RM Sotheby’s is delighted to announce the recent Sports and Racing Consignments for Monaco. The collection is taking place on 14 May 2022.
See some highlights of the RM Sotheby’s collection and register to bid here:
1965 Ferrari 275 GTB By Scaglietti
By 1963, the popular 250 GT series had been in production for 11 years and was approaching the end of its life cycle. Ferrari’s engineering team sought to replace the 250 series with a new, more luxurious V-12 powered alternative, while maintaining Ferrari’s fine tradition of dual-purpose “berlinetta” models adept on either road or track, which had cemented its tremendous sporting reputation. Renowned British racer, Michael Parkes—at the time a Maranello works driver—participated in considerable testing to assist in the development of Ferrari’s newest berlinetta.

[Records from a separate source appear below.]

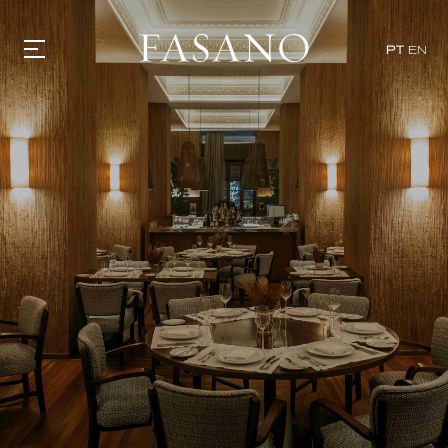
x
PT
EN
GASTRONOMIA
HOTÉIS
EXPERIÊNCIAS
EVENTOS
VILLAS
SHOP | SELEZIONE
DESCUBRA
WHAT'S COOKING
CORRIERE
HISTÓRIA
SUSTENTABILIDADE
CONTATO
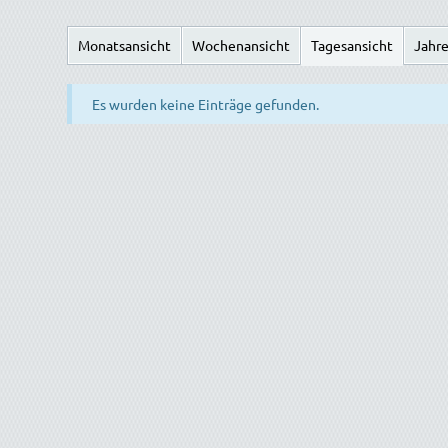
Monatsansicht
Wochenansicht
Tagesansicht
Jahre
Es wurden keine Einträge gefunden.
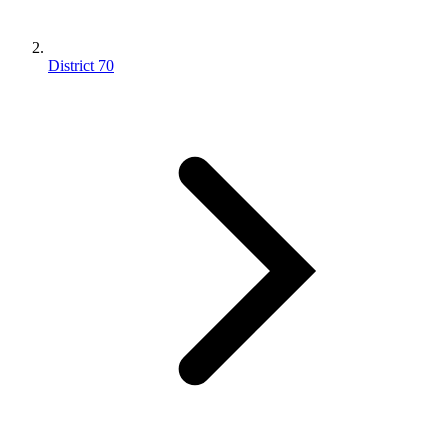
District 70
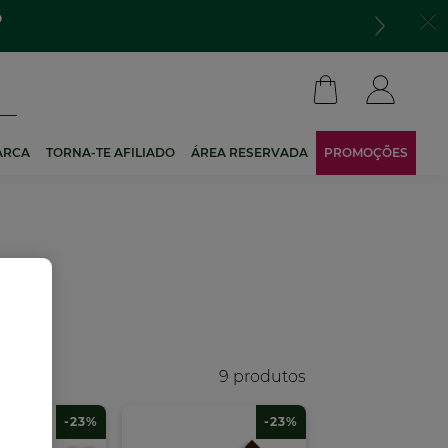
o
ARCA
TORNA-TE AFILIADO
ÁREA RESERVADA
PROMOÇÕES
9 produtos
-23%
-23%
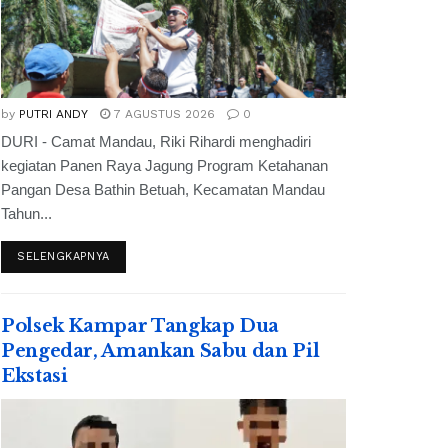
by
PUTRI ANDY
7 AGUSTUS 2026
0
DURI - Camat Mandau, Riki Rihardi menghadiri
kegiatan Panen Raya Jagung Program Ketahanan
Pangan Desa Bathin Betuah, Kecamatan Mandau
Tahun...
SELENGKAPNYA
Polsek Kampar Tangkap Dua
Pengedar, Amankan Sabu dan Pil
Ekstasi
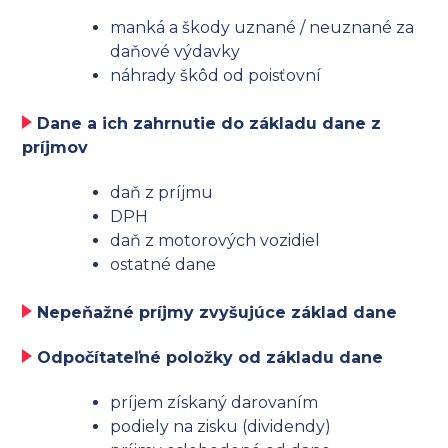
manká a škody uznané / neuznané za
daňové výdavky
náhrady škôd od poisťovní
Dane a ich zahrnutie do základu dane z
príjmov
daň z príjmu
DPH
daň z motorových vozidiel
ostatné dane
Nepeňažné príjmy zvyšujúce základ dane
Odpočítateľné položky od základu dane
príjem získaný darovaním
podiely na zisku (dividendy)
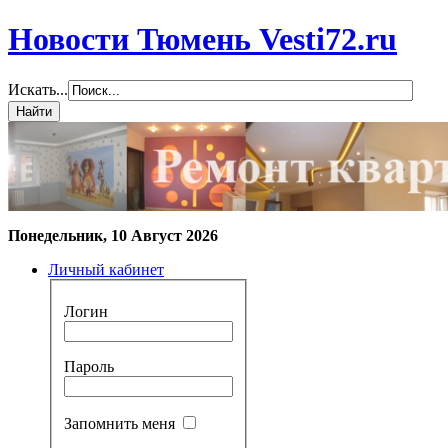
Новости Тюмень Vesti72.ru
Искать...
Понедельник, 10 Август 2026
Личный кабинет
Логин
Пароль
Запомнить меня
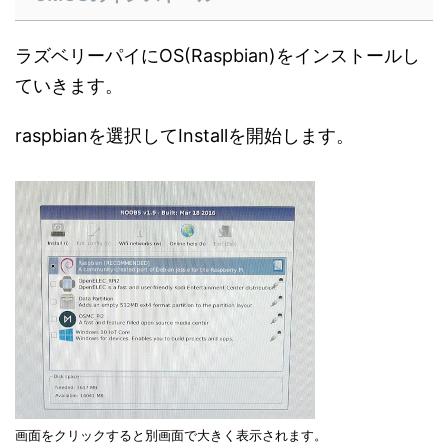
ラズベリーパイにOS(Raspbian)をインストールし
ていきます。
raspbianを選択してInstallを開始します。
画面をクリックすると別画面で大きく表示されます。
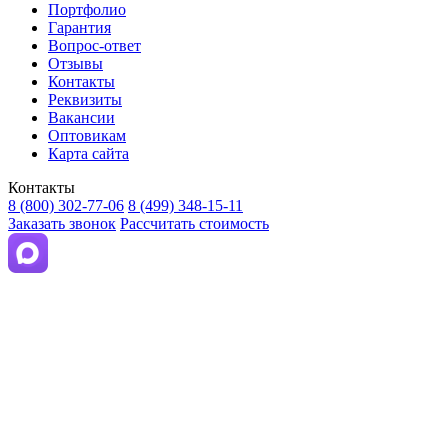
Портфолио
Гарантия
Вопрос-ответ
Отзывы
Контакты
Реквизиты
Вакансии
Оптовикам
Карта сайта
Контакты
8 (800) 302-77-06
8 (499) 348-15-11
Заказать звонок
Рассчитать стоимость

2001 Lamborghini Diablo GT
As with many small-volume car manufacturers, the corporate history of Lamborghini is a long and intricate one. Remarkably, Feruccio Lamborghini remained at the helm of his eponymous company for just nine years, selling a majority stake in 1972 and departing Sant’Agata Bolognese entirely in 1974. The company filed for bankruptcy in 1978, although in magnificently stoic Lamborghini fashion, production of their ageing Countach continued. Finally, in 1984, the company received the stability and investment it had craved, with its purchase by charismatic French brothers, Jean-Claude and Patrick Mimran.
2021 Mercedes-AMG GT Black Series
From the moment the famous 300 SEL “Red Pig” fired its engine in anger at Spa-Francorchamps in 1971, tuning giant AMG and Stuttgart powerhouse Mercedes-Benz have worked hand-in-glove to create some of the world’s most fearsome sports and racing cars. The 2015 Mercedes-AMG GT represents just the second time engineers at Affalterbach were given free rein to create a car from scratch. Since then, AMG has run with the idea, incorporating knowledge gained from the GT3 and GT4 race programmes, fettling and refining the formula with increasingly visceral successive iterations that have transformed the GT from grand tourer into full-blooded supercar. Six years on, the Mercedes-AMG GT Black Series emerged as the purest, most powerful expression of that vision—a cutting-edge machine with Touring Car DNA that blurs the line between road and track.
1965 Ferrari 275 GTS By Pininfarina
Ferrari announced the launch of the 275 series in October 1964 at the Salon de L’Automobile in Paris. The series consisted of a hard-top berlinetta, dubbed the “GTB”, and cabriolet spider, from which the GTS takes its name. Both bodies were designed by Pininfarina. While the chassis and engines for the two models were essentially identical, the similarities ended there. The GTB body was fabricated by Maranello’s preferred competition coachbuilder Scaglietti, while the more luxuriously appointed GTS was constructed at Pininfarina’s Grugliasco factory.
2001 Lamborghini Diablo VT 6.0
The Lamborghini Diablo represented a huge leap forward in 1990, presenting enthusiasts with an all-new V-12 supercar to replace the ageing Countach—a model that had evolved and developed far beyond its original brief and pure Gandini design. An instant hit and genuine rival to Ferrari’s 512 TR, the Diablo was poster material from the moment of its launch, but it was the final variation—the VT 6.0—that represented the biggest milestone for the Sant’Agata manufacturer, as ownership transferred from an Indonesian consortium to Volkswagen in 1998, with the marque falling under the auspices of Audi.
2009 Ferrari 430 Scuderia Spider 16M
Ferrari built its reputation on the circuits of Europe in the post-war period, creating its mythos through competition success and the pursuit of the top prizes in motorsport. So, it is fitting that one of the greatest roadsters of the modern period—indeed, the fastest open Prancing Horse to ever lap the firm’s Fiorano test track—was commissioned in honour of victory at the highest level.